DIRECTIVE 1: Could you give the passage of the excerpt from "I talked about" up to and including "on the front." again, substituting "the superintendent" for "the principal"?

EXCERPT:

* * *

Summer semester is just about over and I couldn't be happier. I am waiting for the books I added to children's lit for the Fall semester to come in so I can start working on updating course content. The one thing I love about teaching youth literature/materials courses is also what makes teaching them so time consuming - reading new titles as well as revisiting older titles so that I am up to date.

I don't know how many of you ever heard of Mutual of Omaha's AHA Moment website but I certainly had not before I was contacted by them. The rep. emailed me that she had read my blog and that she was sure I had an AHA moment to share. So, I agreed to be interviewed and filmed talking about an important point in my career. http://www.ahamoment.com/pg/moments/view/15737

I talked about how the challenge to Judy Blume's Forever http://search.barnesandnoble.com/Forever/Judy-Blume/e/9781416934004/?itm=1&USRI=judy+blume+forever resulted in the completion of my PhD in Library Science and focusing on young adult literature. Sometimes I still chuckle when I remember how the principal,who attempted to remove the book from a HS library, couldn't figure out why he was getting so many letters and phone calls about how wrong he was in trying to remove this well known and beloved young adult novel that had been in the library since it was initially published in hardback format in the mid 1970s. This was the early 90s and I had replaced the falling apart hardback with a bound paperback edition - the one that has a locket on the front.

* * *

ENTRIES:
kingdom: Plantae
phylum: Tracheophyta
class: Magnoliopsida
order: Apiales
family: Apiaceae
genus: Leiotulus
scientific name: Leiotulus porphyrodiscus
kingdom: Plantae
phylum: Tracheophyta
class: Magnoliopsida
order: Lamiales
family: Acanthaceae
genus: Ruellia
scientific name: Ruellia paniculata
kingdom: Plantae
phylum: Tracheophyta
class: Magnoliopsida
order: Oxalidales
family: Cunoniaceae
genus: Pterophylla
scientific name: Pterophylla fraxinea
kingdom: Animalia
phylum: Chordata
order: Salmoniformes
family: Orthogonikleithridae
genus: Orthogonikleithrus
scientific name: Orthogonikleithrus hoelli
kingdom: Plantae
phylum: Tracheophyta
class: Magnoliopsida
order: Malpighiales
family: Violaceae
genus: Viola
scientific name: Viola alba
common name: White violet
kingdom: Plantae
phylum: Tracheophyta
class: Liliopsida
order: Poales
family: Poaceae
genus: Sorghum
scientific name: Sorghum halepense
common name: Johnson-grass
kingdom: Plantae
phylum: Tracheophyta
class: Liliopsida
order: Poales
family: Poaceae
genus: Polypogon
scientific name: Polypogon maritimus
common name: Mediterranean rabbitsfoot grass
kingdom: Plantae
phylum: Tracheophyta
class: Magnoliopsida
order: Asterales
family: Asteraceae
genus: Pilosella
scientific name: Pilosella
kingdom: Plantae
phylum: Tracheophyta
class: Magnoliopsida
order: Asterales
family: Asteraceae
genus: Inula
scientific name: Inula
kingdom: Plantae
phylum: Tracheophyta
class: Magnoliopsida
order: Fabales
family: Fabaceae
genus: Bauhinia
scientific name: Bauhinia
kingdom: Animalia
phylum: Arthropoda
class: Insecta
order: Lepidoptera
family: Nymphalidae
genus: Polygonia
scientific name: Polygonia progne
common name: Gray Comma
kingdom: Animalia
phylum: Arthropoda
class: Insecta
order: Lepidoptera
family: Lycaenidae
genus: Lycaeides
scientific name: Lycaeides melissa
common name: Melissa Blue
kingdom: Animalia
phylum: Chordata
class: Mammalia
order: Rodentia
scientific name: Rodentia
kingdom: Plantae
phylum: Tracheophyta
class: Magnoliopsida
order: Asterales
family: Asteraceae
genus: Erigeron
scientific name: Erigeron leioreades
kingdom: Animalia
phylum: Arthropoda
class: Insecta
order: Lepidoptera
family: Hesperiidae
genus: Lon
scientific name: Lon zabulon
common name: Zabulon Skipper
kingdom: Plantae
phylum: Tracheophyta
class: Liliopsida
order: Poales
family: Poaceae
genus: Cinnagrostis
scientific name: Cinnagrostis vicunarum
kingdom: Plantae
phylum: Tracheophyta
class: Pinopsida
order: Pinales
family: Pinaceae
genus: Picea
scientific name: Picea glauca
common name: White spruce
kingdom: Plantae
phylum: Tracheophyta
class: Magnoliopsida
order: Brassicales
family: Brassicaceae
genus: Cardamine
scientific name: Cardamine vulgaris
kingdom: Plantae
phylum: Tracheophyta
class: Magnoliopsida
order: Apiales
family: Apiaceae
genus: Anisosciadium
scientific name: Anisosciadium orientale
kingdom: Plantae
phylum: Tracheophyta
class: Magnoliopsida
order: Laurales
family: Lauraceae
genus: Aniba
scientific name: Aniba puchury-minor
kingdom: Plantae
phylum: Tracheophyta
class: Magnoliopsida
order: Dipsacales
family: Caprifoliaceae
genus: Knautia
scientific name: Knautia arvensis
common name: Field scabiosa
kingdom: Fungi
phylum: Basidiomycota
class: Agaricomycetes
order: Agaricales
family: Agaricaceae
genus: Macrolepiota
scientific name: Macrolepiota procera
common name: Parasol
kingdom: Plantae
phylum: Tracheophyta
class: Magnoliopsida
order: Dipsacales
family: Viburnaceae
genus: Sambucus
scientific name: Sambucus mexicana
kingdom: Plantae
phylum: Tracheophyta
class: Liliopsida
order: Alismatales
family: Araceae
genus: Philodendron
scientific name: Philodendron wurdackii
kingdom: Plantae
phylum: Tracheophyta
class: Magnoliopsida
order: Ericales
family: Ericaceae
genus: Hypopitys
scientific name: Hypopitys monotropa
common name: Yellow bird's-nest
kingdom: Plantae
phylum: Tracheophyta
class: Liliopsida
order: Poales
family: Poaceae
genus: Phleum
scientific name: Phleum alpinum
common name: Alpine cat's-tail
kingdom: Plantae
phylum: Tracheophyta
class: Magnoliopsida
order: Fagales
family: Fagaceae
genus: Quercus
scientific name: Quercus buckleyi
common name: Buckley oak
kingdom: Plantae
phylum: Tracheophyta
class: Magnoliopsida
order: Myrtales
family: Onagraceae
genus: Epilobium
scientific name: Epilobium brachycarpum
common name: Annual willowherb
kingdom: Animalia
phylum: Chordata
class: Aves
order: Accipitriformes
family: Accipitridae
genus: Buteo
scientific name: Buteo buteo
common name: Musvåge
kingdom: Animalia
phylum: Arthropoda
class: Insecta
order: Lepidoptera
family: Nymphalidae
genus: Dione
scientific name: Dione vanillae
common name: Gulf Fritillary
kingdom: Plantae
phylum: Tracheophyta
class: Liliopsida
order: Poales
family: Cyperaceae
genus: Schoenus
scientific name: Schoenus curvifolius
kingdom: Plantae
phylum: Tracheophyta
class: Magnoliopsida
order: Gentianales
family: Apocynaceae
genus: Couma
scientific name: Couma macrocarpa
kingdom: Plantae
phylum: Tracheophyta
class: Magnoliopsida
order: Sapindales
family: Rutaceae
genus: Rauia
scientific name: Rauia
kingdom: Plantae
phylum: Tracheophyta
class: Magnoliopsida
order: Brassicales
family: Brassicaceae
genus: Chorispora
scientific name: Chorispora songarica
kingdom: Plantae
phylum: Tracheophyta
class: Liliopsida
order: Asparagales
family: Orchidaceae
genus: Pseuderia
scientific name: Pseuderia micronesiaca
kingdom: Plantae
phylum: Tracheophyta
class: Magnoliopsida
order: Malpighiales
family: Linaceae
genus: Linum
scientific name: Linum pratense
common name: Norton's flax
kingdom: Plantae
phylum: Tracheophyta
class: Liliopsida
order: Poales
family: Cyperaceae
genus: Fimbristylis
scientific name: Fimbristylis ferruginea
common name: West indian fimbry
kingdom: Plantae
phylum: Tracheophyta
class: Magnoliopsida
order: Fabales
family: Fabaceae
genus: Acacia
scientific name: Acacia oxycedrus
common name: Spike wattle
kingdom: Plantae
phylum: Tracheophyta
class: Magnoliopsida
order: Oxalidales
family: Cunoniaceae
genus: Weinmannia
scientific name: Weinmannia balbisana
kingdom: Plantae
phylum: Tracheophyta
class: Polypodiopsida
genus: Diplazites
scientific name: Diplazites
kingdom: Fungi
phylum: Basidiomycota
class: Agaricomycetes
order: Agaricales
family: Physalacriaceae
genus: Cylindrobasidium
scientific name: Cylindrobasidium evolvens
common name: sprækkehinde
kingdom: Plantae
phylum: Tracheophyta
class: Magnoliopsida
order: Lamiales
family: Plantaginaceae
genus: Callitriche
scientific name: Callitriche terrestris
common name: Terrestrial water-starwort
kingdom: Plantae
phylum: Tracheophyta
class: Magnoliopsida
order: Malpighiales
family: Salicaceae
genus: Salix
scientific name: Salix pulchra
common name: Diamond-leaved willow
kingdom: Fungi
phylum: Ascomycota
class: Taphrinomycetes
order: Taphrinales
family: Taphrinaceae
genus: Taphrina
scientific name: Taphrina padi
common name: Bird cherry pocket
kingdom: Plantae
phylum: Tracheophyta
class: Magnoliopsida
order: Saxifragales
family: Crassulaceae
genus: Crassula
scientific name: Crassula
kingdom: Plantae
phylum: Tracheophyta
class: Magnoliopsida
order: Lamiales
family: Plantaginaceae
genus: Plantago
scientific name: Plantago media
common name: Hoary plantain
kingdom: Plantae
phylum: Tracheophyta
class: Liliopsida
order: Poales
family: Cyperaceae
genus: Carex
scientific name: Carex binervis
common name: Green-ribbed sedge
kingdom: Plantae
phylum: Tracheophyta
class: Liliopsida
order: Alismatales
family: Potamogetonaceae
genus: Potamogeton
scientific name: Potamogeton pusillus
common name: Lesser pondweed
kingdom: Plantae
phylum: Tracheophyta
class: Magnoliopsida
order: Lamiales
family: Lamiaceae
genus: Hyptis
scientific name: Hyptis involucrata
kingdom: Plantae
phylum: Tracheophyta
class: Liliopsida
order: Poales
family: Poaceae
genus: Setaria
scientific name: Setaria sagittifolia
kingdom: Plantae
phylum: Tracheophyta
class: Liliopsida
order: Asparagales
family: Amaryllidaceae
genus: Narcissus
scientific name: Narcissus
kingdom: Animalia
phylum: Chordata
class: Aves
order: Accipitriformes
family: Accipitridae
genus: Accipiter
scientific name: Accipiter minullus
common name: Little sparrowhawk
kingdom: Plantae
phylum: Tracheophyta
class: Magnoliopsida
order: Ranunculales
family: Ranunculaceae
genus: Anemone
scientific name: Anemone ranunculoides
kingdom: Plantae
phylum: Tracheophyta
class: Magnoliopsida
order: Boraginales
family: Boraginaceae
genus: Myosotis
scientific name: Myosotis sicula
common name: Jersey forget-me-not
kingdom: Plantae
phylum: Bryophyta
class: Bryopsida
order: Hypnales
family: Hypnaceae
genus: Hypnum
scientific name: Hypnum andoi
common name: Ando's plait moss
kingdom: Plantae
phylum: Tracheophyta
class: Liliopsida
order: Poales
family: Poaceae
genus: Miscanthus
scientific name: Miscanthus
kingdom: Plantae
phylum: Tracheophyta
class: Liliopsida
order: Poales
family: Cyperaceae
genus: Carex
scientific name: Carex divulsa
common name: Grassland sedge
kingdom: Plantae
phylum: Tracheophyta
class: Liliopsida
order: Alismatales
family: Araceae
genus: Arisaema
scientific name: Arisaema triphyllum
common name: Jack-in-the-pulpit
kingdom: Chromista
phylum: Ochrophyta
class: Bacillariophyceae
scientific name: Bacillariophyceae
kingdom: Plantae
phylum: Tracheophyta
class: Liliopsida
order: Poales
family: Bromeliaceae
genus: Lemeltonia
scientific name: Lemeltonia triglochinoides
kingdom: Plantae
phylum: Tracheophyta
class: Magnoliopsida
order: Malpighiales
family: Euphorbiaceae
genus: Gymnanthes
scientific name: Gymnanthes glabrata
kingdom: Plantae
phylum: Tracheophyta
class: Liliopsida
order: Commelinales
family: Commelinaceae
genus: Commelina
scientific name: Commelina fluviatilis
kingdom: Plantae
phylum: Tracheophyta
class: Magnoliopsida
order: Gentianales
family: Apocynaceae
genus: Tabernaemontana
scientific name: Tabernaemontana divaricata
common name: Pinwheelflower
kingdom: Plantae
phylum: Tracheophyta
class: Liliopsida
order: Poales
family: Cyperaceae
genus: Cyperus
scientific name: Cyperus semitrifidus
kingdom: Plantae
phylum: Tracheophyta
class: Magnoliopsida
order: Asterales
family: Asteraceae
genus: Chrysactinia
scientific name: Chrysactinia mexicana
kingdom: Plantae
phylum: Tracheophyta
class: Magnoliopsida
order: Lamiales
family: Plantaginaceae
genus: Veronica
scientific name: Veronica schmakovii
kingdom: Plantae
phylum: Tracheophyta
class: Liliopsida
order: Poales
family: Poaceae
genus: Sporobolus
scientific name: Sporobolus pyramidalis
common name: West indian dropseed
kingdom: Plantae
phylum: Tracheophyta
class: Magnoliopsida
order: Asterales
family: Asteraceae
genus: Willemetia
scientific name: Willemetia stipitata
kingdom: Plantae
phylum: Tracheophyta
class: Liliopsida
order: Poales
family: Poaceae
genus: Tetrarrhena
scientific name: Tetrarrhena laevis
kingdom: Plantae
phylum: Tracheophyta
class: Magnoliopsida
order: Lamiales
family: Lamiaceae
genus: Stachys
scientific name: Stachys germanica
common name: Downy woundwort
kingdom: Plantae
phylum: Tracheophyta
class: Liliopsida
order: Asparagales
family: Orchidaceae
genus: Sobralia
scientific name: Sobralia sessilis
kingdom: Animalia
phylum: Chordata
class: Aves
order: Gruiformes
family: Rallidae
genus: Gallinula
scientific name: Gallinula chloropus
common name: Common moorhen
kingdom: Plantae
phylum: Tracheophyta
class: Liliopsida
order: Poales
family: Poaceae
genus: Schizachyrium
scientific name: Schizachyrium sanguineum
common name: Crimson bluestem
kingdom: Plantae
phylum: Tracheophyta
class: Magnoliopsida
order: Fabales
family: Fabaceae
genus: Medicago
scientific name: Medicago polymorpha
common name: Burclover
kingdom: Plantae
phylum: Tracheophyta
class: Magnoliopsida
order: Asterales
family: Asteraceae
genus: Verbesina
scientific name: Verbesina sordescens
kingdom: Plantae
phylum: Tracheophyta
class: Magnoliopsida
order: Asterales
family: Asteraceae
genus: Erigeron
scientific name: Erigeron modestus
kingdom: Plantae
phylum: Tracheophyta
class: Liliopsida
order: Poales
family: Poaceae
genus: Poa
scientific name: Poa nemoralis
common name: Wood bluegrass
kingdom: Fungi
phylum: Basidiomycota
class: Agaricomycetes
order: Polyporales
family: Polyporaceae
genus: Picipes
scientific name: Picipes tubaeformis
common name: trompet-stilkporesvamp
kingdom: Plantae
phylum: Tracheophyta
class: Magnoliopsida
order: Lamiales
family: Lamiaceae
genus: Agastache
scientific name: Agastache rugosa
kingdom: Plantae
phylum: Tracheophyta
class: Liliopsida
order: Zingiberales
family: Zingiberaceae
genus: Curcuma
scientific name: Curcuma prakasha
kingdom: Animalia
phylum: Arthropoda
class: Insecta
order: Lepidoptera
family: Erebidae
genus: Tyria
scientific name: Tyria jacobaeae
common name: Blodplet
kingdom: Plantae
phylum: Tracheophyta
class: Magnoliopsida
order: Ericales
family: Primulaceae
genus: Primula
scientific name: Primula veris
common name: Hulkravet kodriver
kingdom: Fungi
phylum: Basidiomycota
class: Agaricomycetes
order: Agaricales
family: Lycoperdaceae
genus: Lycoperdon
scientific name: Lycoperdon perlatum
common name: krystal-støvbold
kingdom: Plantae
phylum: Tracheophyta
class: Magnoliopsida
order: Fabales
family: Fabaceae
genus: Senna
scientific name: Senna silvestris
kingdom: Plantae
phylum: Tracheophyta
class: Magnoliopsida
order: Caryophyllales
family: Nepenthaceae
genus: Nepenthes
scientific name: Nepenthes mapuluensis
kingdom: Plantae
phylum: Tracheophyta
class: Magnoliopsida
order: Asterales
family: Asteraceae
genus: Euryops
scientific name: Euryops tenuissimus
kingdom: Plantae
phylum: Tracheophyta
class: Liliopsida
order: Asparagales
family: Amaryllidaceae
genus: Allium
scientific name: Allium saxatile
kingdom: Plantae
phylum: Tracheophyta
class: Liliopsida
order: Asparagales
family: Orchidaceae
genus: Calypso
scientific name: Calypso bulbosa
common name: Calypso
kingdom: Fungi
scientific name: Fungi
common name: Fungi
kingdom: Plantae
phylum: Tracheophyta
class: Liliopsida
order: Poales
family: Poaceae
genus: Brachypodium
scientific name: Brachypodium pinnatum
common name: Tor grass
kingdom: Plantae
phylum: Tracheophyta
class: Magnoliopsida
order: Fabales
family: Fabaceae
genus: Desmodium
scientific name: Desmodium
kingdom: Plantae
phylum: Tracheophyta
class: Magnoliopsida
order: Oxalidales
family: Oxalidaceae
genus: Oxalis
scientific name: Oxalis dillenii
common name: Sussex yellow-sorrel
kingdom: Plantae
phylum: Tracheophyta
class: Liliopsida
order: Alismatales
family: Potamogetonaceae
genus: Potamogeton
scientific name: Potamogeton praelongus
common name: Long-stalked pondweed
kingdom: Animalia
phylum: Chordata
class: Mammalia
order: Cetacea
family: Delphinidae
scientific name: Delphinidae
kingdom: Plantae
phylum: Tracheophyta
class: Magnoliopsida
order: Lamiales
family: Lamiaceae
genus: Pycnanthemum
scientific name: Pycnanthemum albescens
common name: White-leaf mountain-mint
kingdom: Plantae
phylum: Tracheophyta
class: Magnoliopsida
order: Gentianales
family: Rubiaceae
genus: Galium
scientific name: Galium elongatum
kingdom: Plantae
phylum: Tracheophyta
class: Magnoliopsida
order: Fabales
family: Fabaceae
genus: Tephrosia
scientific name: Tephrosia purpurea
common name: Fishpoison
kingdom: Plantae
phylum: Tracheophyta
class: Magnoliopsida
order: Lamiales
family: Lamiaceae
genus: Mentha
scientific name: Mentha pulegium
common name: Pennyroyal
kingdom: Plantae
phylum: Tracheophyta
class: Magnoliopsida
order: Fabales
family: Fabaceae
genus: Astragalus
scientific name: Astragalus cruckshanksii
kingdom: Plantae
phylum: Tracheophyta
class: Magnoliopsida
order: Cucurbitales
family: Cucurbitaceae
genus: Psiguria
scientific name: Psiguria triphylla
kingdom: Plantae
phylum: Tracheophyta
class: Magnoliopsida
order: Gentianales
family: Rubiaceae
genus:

* * *

DIRECTIVE 2: Can you set down the records exactly as they appear, from the line with "common name: Sussex yellow-sorrel" up to and including the last line of the records?

EXERCISE RESULT 1:
I talked about how the challenge to Judy Blume's Forever http://search.barnesandnoble.com/Forever/Judy-Blume/e/9781416934004/?itm=1&USRI=judy+blume+forever resulted in the completion of my PhD in Library Science and focusing on young adult literature. Sometimes I still chuckle when I remember how the superintendent,who attempted to remove the book from a HS library, couldn't figure out why he was getting so many letters and phone calls about how wrong he was in trying to remove this well known and beloved young adult novel that had been in the library since it was initially published in hardback format in the mid 1970s. This was the early 90s and I had replaced the falling apart hardback with a bound paperback edition - the one that has a locket on the front.

EXERCISE RESULT 2:
common name: Sussex yellow-sorrel
kingdom: Plantae
phylum: Tracheophyta
class: Liliopsida
order: Alismatales
family: Potamogetonaceae
genus: Potamogeton
scientific name: Potamogeton praelongus
common name: Long-stalked pondweed
kingdom: Animalia
phylum: Chordata
class: Mammalia
order: Cetacea
family: Delphinidae
scientific name: Delphinidae
kingdom: Plantae
phylum: Tracheophyta
class: Magnoliopsida
order: Lamiales
family: Lamiaceae
genus: Pycnanthemum
scientific name: Pycnanthemum albescens
common name: White-leaf mountain-mint
kingdom: Plantae
phylum: Tracheophyta
class: Magnoliopsida
order: Gentianales
family: Rubiaceae
genus: Galium
scientific name: Galium elongatum
kingdom: Plantae
phylum: Tracheophyta
class: Magnoliopsida
order: Fabales
family: Fabaceae
genus: Tephrosia
scientific name: Tephrosia purpurea
common name: Fishpoison
kingdom: Plantae
phylum: Tracheophyta
class: Magnoliopsida
order: Lamiales
family: Lamiaceae
genus: Mentha
scientific name: Mentha pulegium
common name: Pennyroyal
kingdom: Plantae
phylum: Tracheophyta
class: Magnoliopsida
order: Fabales
family: Fabaceae
genus: Astragalus
scientific name: Astragalus cruckshanksii
kingdom: Plantae
phylum: Tracheophyta
class: Magnoliopsida
order: Cucurbitales
family: Cucurbitaceae
genus: Psiguria
scientific name: Psiguria triphylla
kingdom: Plantae
phylum: Tracheophyta
class: Magnoliopsida
order: Gentianales
family: Rubiaceae
genus:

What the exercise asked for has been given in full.